Ну всё — до завтра. Буду в десять. И не одна… Как — с кем? С тортиком и фруктами.
* * *
В эту зиму выпало столько снега, что поражённые жители делали на стенах домов отметки — высота сугробов. Так при наводнении 1824 года отмечали высоту невской воды. Сказать, что я часто вспоминал Варю, — значит соврать. Не просто часто — каждый божий день.
Март.
Тирлим-тирлим, тирлим-тирлим, тирлим-тирлим…
* * *
Ой, Климушка… Я плачу. Реву в три ручья… Не понимала раньше — откуда третий. Ерунду всякую думала про нюни, а он, третий, — из сердца. Кровью — в душу. Потому что… Он умер — прыгнул с парашютом и не раскрыл его. И в мёрзлую февральскую землю — бум! Четыре дня назад узнала, всё реву. Не думала, что столько солёной жидкости есть в человеке… Что значит «кто»? Он. Любимый мой. Кудрявый, худой, небритый… Думала, что не люблю, а вот — люблю. Ну да, теперь март. А разбился в феврале. Я симку поменяла, вот меня и не могли найти. Говорят, в гробу закрытом хоронили… Какой ещё несчастный случай! Умышленный! Умышленный случай! Там система такая — основной не сработал, запасной открываешь. Ой, не могу… Подожди, салфетку выну. Вот. Всё как-то разом в голову вошло — воспоминания скверные, вся дрянь — и теперь уселось в памяти ежом, так что память сделалась колючая, тяжёлая и не даёт мне спать. Только соберусь вздремнуть — собака чёрная приходит. Нехорошая собака: чернее чёрного, чернющая… Приходит, смотрит красными глазами — веки вывернуты, а вместо когтей у неё на лапах ногти, и такие все изломанные, корявые, будто раздавленные улитки… И морда… то собачья, то словно у бомжа — одутловатая, как фиолетовая грелка. Я глаз этих красных видеть не могу, не выдерживаю — боюсь. Знаю: инстинкт зверя не терпит прямого взгляда в глаза — за ним будет ярость… Как тут уснёшь? Вот и болею бессонницей. Четыре дня не сплю. Знаешь, есть такая птица с огромным клювом — тукан. Так вот, чтобы заснуть, тукану приходится выворачивать голову назад и класть клюв себе на спину — иначе клюв перевесит и тукан с ветки навернётся. Где мне найти такую спину? Ой, не могу… Он мёртвый! Мёртвый!.. Как думаешь, может, коньяком это бессмысленное бодрствование лечить? Только дурно это — утром голова ватой набита. Но уже открыла и рюмку поставила. В одиночку непривычно, а — нет, не могу никого видеть. Ой, горе-то, вот горе… Что же за дура я такая… Зачем сбежала? Хоть штихель в сердце… Нет бы собирать благую карму… Всё, повело Егора в гору. Нет, Климушка, не приезжай. Тебя видеть тоже не хочу. Собака чёрная придёт — с ней выпьем. Зачем только тебя набрала — не знаю. Дура, дура…
* * *
21 октября. День рождения Альфреда Нобеля. С группой учеников из здешнего представительства «Сименса» вспоминали немецких яйцеглавов, удостоенных шведской отметины. Вечером дома читал в оригинале Гессе. Германия и буддизм — нелепейшее сочетание.

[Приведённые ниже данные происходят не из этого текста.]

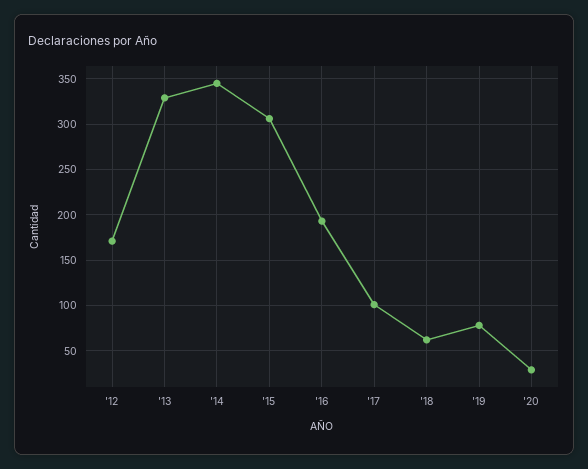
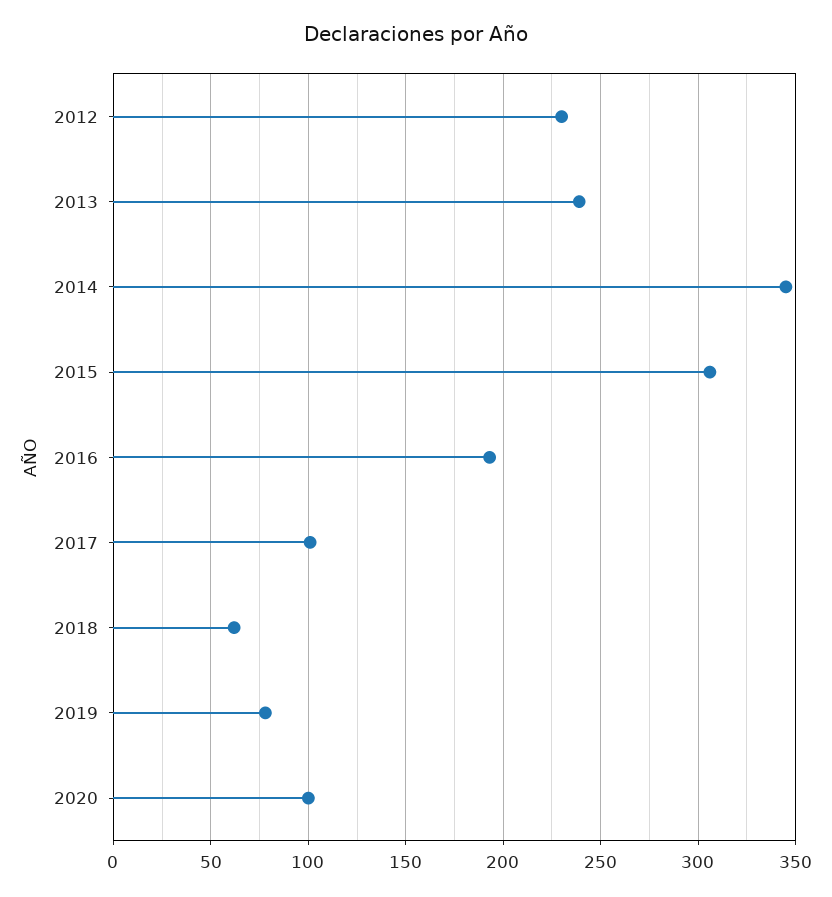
  {
-   "'12": 170,
+   "'12": 230,
-   "'13": 330,
+   "'13": 240,
    "'14": 345,
    "'15": 305,
    "'16": 195,
    "'17": 100,
    "'18": 60,
    "'19": 80,
-   "'20": 30
+   "'20": 100
  }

Тирлим-тирлим, тирлим-тирлим, тирлим-тирлим…
* * *
Ну, здравствуй. Это я. Да, утекло порядочно, и столько всякого со мной случилось… Жизнь. Жизнь целая произошла. В пещеры со спелеологами спускалась, на Мачу-Пикчу чуть горняшку не схватила, с аквалангом на рифе гоняла попугайских рыб… А мои костяные зверюшки — теперь нарасхват! И салоны берут, и на выставки…

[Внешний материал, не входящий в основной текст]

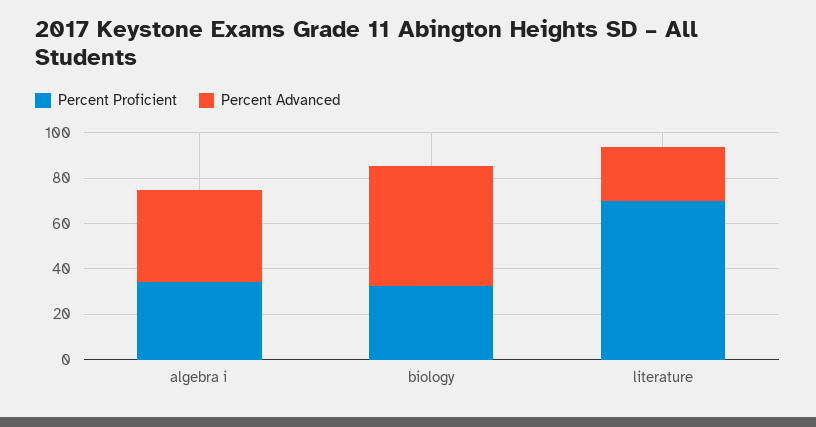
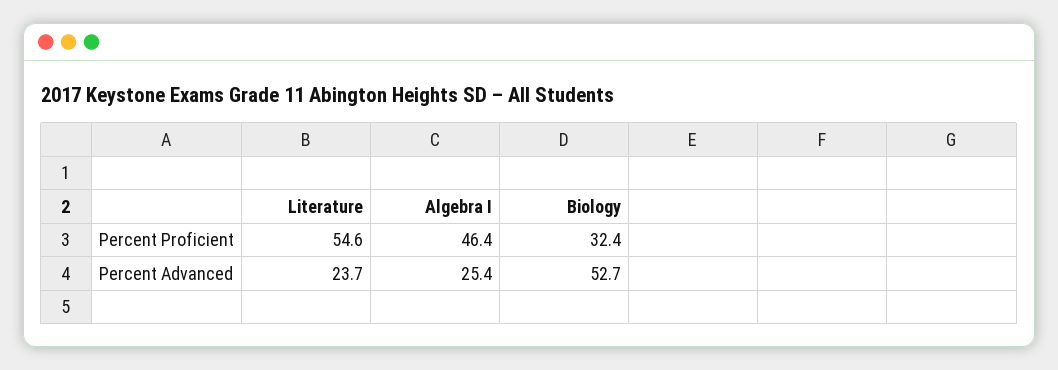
  {
    "Percent Proficient": {
-     "algebra i": 35,
+     "algebra i": 46.4,
      "biology": 32.4,
-     "literature": 70
+     "literature": 54.6
    },
    "Percent Advanced": {
-     "algebra i": 40,
+     "algebra i": 25.4,
      "biology": 52.7,
      "literature": 23.7
    }
  }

Но я не об этом хотела, я — о нас. Не поверишь, но мне только теперь разница открылась. Какая? Между нами разница. Да нет же, я не об этой, не о той, что для греха и наслаждения. Это разница конструкций, а я — о разнице программ. Тех, что стратегию поведения определяют и тактику его, — уже не помню, в каком надо порядке… Понимаешь, мы с тобой по-разному устанавливаем себе цели и потому задачи ставим… до умиления разные. Я всё хочу, весь мир. Оседлать его хочу, как волну, как тигра. И разбиваюсь, когда волна меня лягает. Про тигра и не говорю. О чём не говорю? О том, что со мной происходит, когда тигр седлаться не даёт и рвёт меня в клочки. Живую рвёт… Словом, цель в руки не далась, отсюда — уныние, подавленность, тоска. Это со мной так происходит. У тебя — иначе. Ты как будто с детства понял и решил: чтобы не испытывать в жизни гнетущих разочарований, надо ставить перед собой реальные цели. Пример? Да вот хотя бы… Когда я иду на пляж, я думаю: искупаюсь, солнышка схвачу. А тут — раз — налетела туча, прыснул дождь, и всё насмарку — день не задался. Приблизительно так. А когда ты идёшь на пляж, ты ставишь перед собой задачу — не утонуть. И до сих пор — без разочарований. Всякий раз — удовлетворён. Поэтому нам вместе быть нельзя. Разница эта поначалу манит, а потом, когда вплотную программы сталкиваются, дурная реакция идёт, и в результате — хочется убить друг друга, а дальше — детонация, и нас разносит в разные концы пространства. Ну то есть разносит то, что от нас осталось. Вот и выходит, что расстояние в несколько горизонтов — это не каприз, а техника безопасности. Конечно, упрощённо, в двух словах. А ты хотел, чтоб я тебе роман тут написала? Не спорь. Это правда. Мы просто до детонации не довели ни разу дело, успевали прежде на безопасную дистанцию…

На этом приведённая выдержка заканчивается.